• Exercise
Copy the source text in the entries below line for line, character for character, and leave the pictures out of your answer.

Top of Raw data

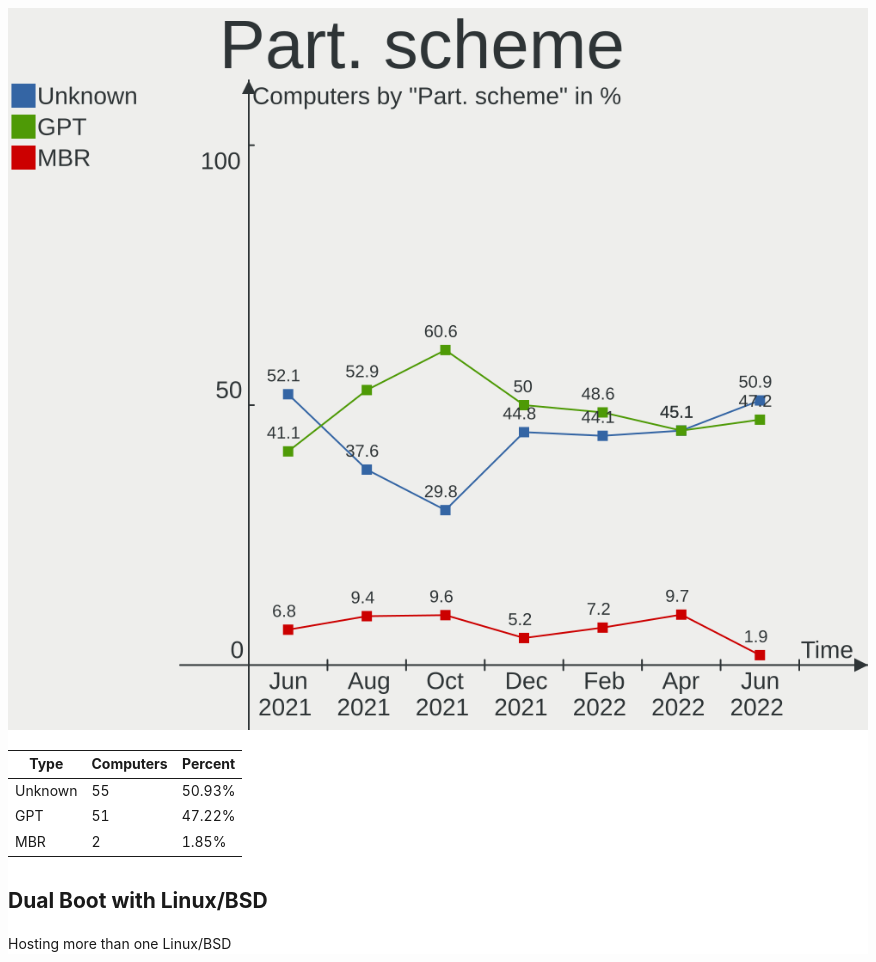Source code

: ![Part. scheme](./images/line_chart/os_part_scheme.svg)

| Type    | Computers | Percent |
|---------|-----------|---------|
| Unknown | 55        | 50.93%  |
| GPT     | 51        | 47.22%  |
| MBR     | 2         | 1.85%   |

Dual Boot with Linux/BSD
------------------------

Hosting more than one Linux/BSD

Bottom of Raw data

• Answer to the exercise
Source code

: ![Part. scheme](./images/line_chart/os_part_scheme.svg)

| Type    | Computers | Percent |
|---------|-----------|---------|
| Unknown | 55        | 50.93%  |
| GPT     | 51        | 47.22%  |
| MBR     | 2         | 1.85%   |

Dual Boot with Linux/BSD
------------------------

Hosting more than one Linux/BSD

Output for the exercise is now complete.